### Supplied text:
╔══
She searches reschedule. One match. She searches moved. None. She searches can't make it. Six matches, none from the agency. She flips through pages of conversations by hand. Her client watches her, and the clock, and the judge.

Time runs out.

The expert's testimony stands. The parent's testimony to the contrary stands without corroboration. The proceeding moves forward on the record as it now exists, which is a record in which seventeen visits were missed and the parent was not, in any sense the law recognizes, present in the child's life.

This book is not about that proceeding.

This book is about a quieter fact. The text messages were on the phone the whole time. The agency's records, parsed correctly and searched correctly, would have shown the rescheduling. So would the parent's email, which contained automated calendar updates from the agency's scheduling system. So would the parent's calendar, which had been updated each time the new appointment was offered. The truth was distributed across six private systems, none of which spoke to any of the others, and fifteen minutes was not enough time, by any human or any tool the parent had access to, to assemble it.

This is a problem of engineering.

It is also a problem of law. And of journalism. And of the regulators who will, in the next decade, decide what evidence may be machine-assembled and what burden of disclosure attaches to it. And of every person whose digital life has accumulated, over the past decade, into a corpus larger than they can read, which is, by now, almost everyone.

Solving it requires three things to hold together at once.

The corpus must be comprehensive — every record the case might turn on has to be in the system, demonstrably and exhaustively. It must be accurate — the system's interpretation of what each record says must be correct in a sense an attorney or auditor can defend on the record. And it must be verifiable — every output the system produces must be checkable, by an outside party, without trusting either the system or its operator.

Every existing tool achieves one or two of these. None of them, until recently, achieved all three.

This book is about the discipline that does. The discipline has a name — the Canon — and a technical specification, and a reference implementation, and a set of cryptographic primitives borrowed from twenty years of work on signed-software supply chains and content authenticity. None of that vocabulary will be necessary in the first few pages. By the end you will know all of it.

What you will also know, at the end, is what to do the next time you walk into a room with fifteen minutes and a phone full of evidence and a judge looking at you over half-moon glasses.

You will not be the parent's attorney that afternoon. You will be the person who built the system that, three years earlier, would have made that afternoon a different one.


This book has five readers, and you are at least one of them.

You may be a software engineer — a builder of systems — and the material in this book is your craft. You will read every chapter and do every lab. The book will give you a working architecture for evidence systems, the cryptographic primitives that make them defensible, and the discipline (gap disclosure, applied-and-declined challenges, falsifiability without issuer cooperation) that is, today, almost completely absent from the software industry's normal practice.

You may be a lawyer, a judge, a regulator, an auditor, on whose desk these systems are starting to land as evidence and exhibits and expert reports. You don't have to learn the cryptography. You will read the framings, the worked examples, the legal appendices, and the sidebars that explain what to ask of the engineer who built the system in front of you. By the end you will know the questions a court should ask of machine-generated evidence, and how to evaluate the answers.
╚══
### Check your understanding:
• A. Name the three qualities the book excerpt says the corpus must have.
• B. According to the book excerpt, how many visits were missed in the record?
• C. Please return everything in the book excerpt from "This is a problem" down to "or its operator.", copied word for word.
The entries that come next are separate material from the book excerpt.

### Record set:
╔══
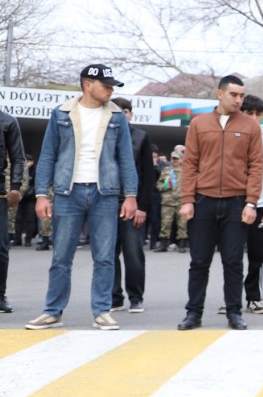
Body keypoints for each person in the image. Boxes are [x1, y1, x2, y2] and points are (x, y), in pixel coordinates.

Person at [27, 64, 138, 330]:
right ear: (88, 84)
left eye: (113, 86)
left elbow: (125, 158)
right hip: (68, 192)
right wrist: (42, 194)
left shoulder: (116, 117)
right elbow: (48, 156)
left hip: (105, 193)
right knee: (61, 257)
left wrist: (131, 195)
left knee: (104, 256)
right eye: (106, 85)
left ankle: (102, 311)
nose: (111, 90)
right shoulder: (62, 114)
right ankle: (52, 311)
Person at [177, 75, 263, 331]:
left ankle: (234, 312)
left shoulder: (250, 126)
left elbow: (256, 166)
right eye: (233, 95)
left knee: (234, 261)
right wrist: (187, 200)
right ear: (219, 94)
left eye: (241, 95)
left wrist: (251, 202)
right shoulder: (199, 124)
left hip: (236, 203)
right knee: (199, 261)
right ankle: (194, 313)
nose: (238, 100)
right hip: (203, 201)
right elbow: (190, 163)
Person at [236, 95, 263, 315]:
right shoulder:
╚══
### Solutions to the exercise:
• A. Comprehensive, accurate, verifiable.

• B. Seventeen.

• C.
This is a problem of engineering.

It is also a problem of law. And of journalism. And of the regulators who will, in the next decade, decide what evidence may be machine-assembled and what burden of disclosure attaches to it. And of every person whose digital life has accumulated, over the past decade, into a corpus larger than they can read, which is, by now, almost everyone.

Solving it requires three things to hold together at once.

The corpus must be comprehensive — every record the case might turn on has to be in the system, demonstrably and exhaustively. It must be accurate — the system's interpretation of what each record says must be correct in a sense an attorney or auditor can defend on the record. And it must be verifiable — every output the system produces must be checkable, by an outside party, without trusting either the system or its operator.